Prompt ->
Search the entries below for "higher". Report each line where it occurs.

Input for this task ->
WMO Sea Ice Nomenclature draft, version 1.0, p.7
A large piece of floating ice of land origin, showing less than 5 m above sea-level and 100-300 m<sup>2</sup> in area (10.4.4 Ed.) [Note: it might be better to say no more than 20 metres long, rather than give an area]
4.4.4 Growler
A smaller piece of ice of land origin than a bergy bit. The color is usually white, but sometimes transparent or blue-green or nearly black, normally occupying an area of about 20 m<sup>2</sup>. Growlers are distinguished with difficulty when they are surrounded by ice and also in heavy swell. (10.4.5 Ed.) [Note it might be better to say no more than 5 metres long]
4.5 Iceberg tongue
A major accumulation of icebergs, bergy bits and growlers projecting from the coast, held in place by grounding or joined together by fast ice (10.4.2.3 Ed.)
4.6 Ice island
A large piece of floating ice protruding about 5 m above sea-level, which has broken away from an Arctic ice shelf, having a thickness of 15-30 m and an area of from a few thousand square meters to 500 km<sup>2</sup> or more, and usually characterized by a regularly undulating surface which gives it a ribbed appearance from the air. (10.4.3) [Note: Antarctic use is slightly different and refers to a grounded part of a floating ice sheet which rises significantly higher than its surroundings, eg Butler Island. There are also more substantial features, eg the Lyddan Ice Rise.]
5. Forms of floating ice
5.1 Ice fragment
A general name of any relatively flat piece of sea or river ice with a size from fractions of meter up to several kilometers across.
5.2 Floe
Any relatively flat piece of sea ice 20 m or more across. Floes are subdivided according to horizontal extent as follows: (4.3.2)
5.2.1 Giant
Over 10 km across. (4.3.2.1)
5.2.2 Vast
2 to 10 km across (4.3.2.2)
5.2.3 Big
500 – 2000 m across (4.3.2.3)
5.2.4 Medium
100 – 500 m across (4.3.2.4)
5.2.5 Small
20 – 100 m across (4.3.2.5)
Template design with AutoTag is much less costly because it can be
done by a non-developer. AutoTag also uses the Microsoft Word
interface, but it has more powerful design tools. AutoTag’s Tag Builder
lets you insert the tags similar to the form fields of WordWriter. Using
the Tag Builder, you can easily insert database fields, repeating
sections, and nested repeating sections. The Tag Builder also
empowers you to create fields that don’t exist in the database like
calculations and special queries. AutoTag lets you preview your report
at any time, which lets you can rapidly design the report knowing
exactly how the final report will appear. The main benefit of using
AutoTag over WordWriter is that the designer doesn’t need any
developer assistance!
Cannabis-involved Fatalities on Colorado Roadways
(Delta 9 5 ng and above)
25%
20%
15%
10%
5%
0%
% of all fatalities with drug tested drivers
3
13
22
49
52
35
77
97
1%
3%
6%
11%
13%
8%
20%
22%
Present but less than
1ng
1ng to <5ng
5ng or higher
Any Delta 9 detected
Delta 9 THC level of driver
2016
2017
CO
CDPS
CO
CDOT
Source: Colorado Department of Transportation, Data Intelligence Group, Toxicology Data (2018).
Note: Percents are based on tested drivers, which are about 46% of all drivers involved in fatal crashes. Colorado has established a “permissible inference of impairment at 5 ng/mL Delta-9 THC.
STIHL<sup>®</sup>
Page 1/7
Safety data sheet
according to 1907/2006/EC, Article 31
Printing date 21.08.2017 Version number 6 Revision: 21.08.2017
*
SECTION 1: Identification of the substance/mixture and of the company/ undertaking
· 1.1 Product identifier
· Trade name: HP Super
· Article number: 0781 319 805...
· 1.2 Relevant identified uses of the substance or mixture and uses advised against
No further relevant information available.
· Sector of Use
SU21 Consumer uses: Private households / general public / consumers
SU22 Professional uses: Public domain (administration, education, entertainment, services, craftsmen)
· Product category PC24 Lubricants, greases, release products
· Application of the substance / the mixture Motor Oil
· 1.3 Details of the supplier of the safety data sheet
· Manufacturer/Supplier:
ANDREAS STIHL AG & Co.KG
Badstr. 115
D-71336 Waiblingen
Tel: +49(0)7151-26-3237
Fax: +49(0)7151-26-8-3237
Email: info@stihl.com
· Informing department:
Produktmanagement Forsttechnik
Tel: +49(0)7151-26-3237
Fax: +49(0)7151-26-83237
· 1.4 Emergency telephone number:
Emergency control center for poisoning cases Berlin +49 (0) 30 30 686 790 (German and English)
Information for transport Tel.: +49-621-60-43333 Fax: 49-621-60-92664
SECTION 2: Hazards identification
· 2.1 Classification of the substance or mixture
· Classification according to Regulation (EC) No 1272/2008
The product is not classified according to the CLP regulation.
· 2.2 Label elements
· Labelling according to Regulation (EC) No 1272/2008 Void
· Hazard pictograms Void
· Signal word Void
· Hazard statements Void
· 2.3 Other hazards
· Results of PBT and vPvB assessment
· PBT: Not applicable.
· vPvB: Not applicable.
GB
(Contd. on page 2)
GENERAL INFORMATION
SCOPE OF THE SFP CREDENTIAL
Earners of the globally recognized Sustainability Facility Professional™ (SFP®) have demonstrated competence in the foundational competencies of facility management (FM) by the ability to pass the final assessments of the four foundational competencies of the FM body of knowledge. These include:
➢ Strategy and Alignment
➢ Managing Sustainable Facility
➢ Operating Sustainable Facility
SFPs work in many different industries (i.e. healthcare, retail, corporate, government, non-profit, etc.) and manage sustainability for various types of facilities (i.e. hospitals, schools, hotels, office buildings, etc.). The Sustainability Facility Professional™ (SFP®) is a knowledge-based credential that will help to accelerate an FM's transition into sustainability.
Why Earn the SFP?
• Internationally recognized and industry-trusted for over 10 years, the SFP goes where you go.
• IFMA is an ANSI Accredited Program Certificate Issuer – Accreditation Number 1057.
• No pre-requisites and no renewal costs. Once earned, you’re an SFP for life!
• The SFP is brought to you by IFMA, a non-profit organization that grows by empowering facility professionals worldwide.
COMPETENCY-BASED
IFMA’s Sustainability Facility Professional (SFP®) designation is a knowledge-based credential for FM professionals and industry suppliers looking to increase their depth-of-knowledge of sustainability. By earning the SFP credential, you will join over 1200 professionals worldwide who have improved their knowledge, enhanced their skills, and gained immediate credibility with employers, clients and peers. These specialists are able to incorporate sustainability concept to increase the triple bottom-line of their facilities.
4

Exercise response ->
A large piece of floating ice protruding about 5 m above sea-level, which has broken away from an Arctic ice shelf, having a thickness of 15-30 m and an area of from a few thousand square meters to 500 km<sup>2</sup> or more, and usually characterized by a regularly undulating surface which gives it a ribbed appearance from the air. (10.4.3) [Note: Antarctic use is slightly different and refers to a grounded part of a floating ice sheet which rises significantly higher than its surroundings, eg Butler Island. There are also more substantial features, eg the Lyddan Ice Rise.]
5ng or higher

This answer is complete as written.